Reproduce, please, the line that holds "exposure_s: 1/3247" and all later lines through the end of the entries below, exactly; omit pictures.

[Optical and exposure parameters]
○ ○ ○ ○ ○ ○ ○
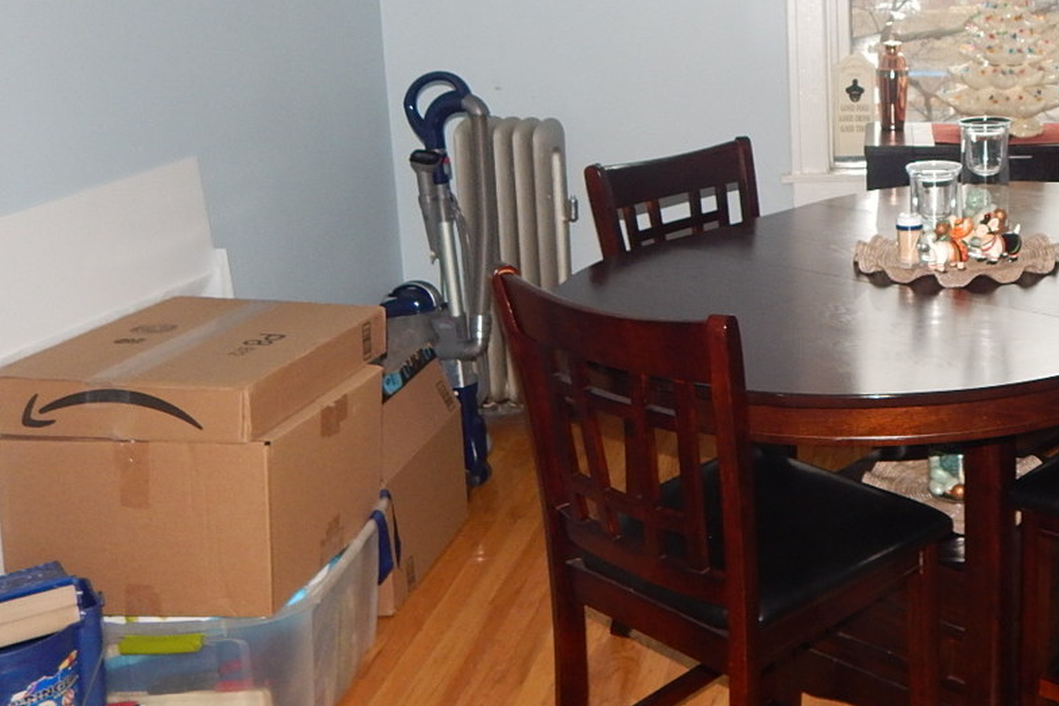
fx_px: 1235
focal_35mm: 42
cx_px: 907
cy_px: 181
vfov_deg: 31.3
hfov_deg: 43.3
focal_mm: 4
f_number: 3
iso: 200
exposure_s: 1/30
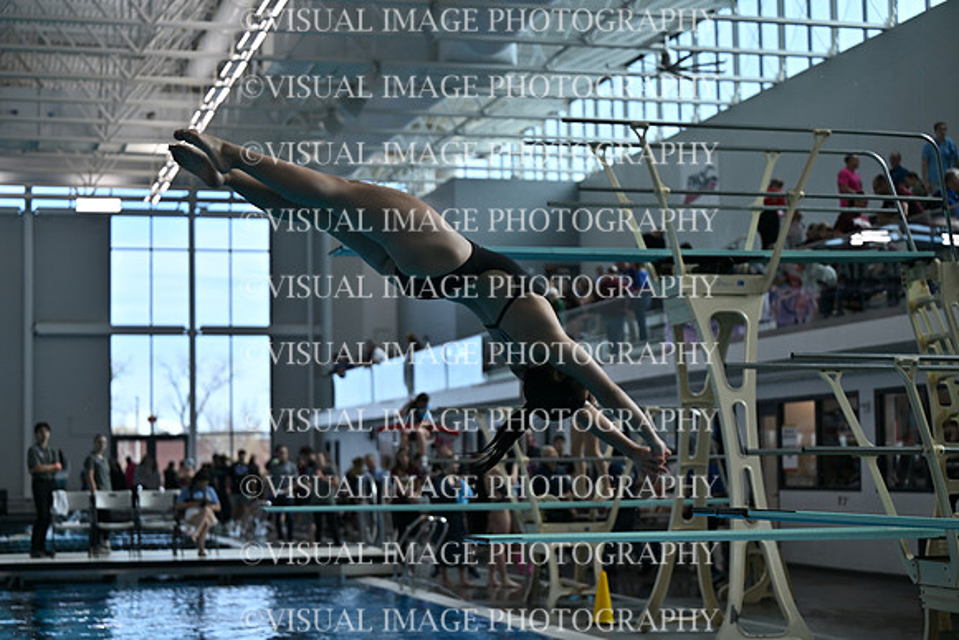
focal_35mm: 70
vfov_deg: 19.5
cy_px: 320
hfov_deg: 28.8
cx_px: 480
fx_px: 1865
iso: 250
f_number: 2.8
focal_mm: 70
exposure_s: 1/1250
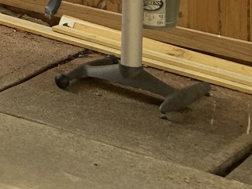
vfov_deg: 10.1
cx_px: -287
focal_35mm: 133
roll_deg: +2.3
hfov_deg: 12.6
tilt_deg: -0.3
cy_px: -216
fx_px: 968
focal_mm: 4.25
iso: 25
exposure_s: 1/224
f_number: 1.8
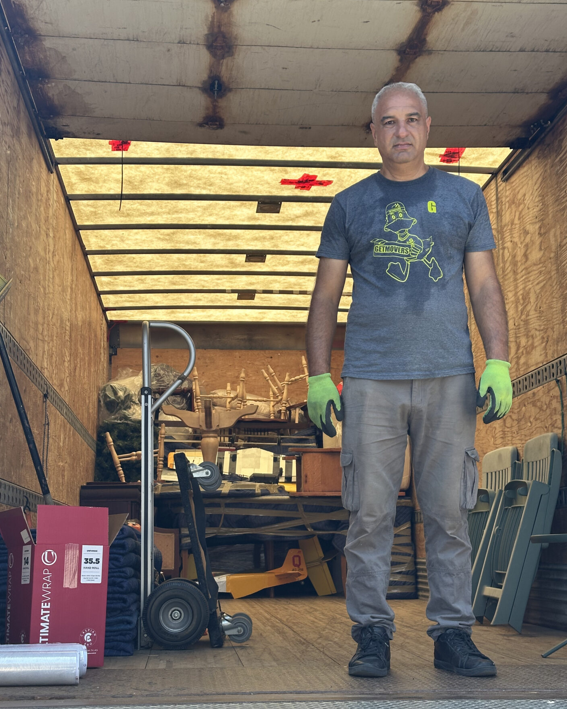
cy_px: 375
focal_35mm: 51
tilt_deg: +6.0
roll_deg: -1.4
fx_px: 1070
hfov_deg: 29.7
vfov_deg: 36.6
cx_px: 280
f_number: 1.78
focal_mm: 6.86
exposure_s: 1/638
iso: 64
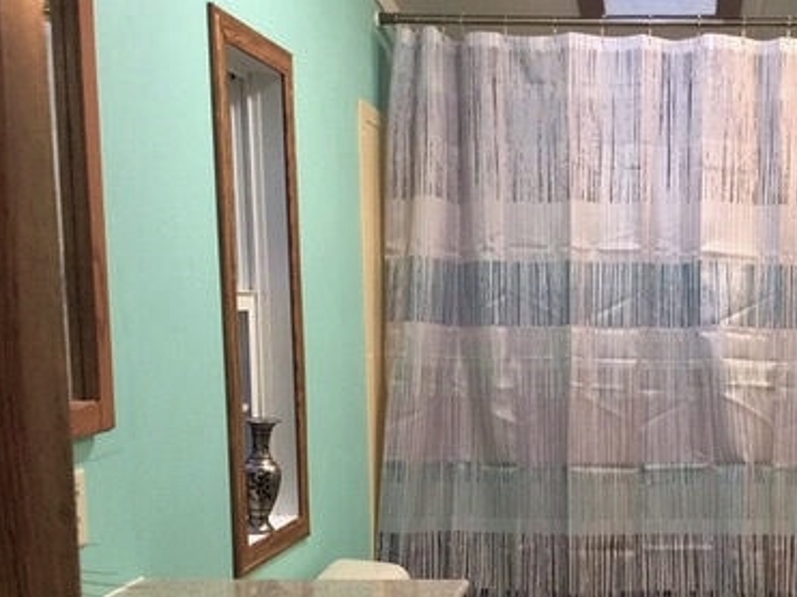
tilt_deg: -7.8
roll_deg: -0.3
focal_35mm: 50
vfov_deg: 28.6
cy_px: 462
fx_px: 1151
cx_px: 651
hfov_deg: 36.7
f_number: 2.2
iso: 80
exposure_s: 1/15
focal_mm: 4.15
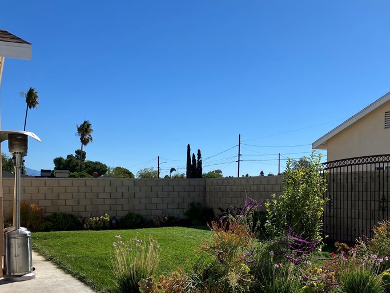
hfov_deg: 44.6
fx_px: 473
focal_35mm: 42
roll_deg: +0.5
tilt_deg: -3.1
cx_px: 231
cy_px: 212
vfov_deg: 33.8
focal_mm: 3.99
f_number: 1.8
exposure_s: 1/3247
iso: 32
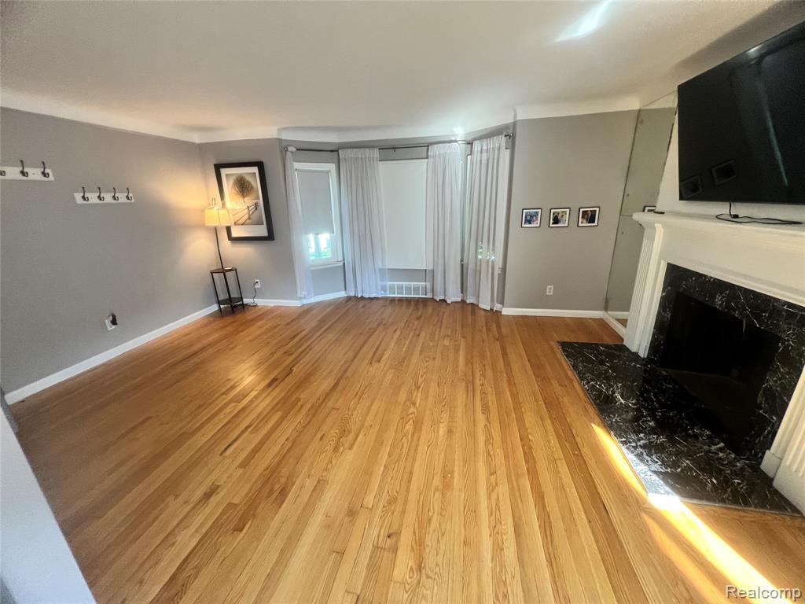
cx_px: 402
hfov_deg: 106.2
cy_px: 302
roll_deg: +2.7
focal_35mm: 13
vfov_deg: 89.9
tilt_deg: -13.9
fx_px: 302
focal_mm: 1.57
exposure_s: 1/60
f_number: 1.8
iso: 200
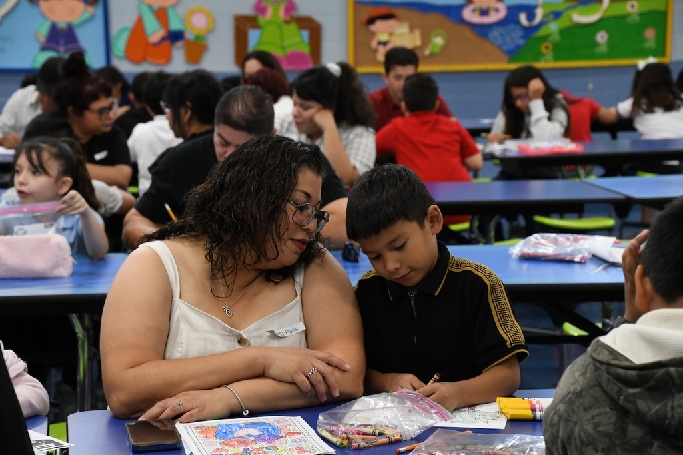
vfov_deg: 14.7
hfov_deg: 21.9
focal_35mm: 93
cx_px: 342
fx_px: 1764
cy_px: 228
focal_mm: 62
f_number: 5.6
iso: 2000
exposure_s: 1/60
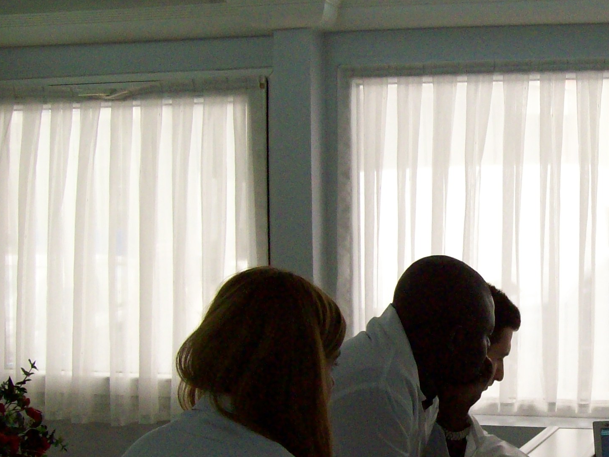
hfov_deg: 26.3
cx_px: 569
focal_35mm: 71
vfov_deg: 20.7
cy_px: 295
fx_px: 1249
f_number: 2.7
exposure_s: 1/128
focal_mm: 6
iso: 227
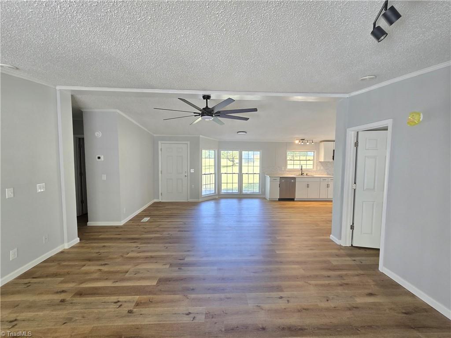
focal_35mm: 13
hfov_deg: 106.2
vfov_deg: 89.9
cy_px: 169
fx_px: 169
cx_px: 226
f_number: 2.2
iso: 125
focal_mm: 2.2
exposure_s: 1/60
○ ○ ○ ○ ○ ○ ○
— Solution for this problem —
exposure_s: 1/3247
iso: 32
cx_px: 402
hfov_deg: 106.2
cy_px: 302
roll_deg: +2.7
focal_35mm: 13
vfov_deg: 89.9
tilt_deg: -13.9
fx_px: 302
focal_mm: 1.57
exposure_s: 1/60
f_number: 1.8
iso: 200
vfov_deg: 14.7
hfov_deg: 21.9
focal_35mm: 93
cx_px: 342
fx_px: 1764
cy_px: 228
focal_mm: 62
f_number: 5.6
iso: 2000
exposure_s: 1/60
hfov_deg: 26.3
cx_px: 569
focal_35mm: 71
vfov_deg: 20.7
cy_px: 295
fx_px: 1249
f_number: 2.7
exposure_s: 1/128
focal_mm: 6
iso: 227
focal_35mm: 13
hfov_deg: 106.2
vfov_deg: 89.9
cy_px: 169
fx_px: 169
cx_px: 226
f_number: 2.2
iso: 125
focal_mm: 2.2
exposure_s: 1/60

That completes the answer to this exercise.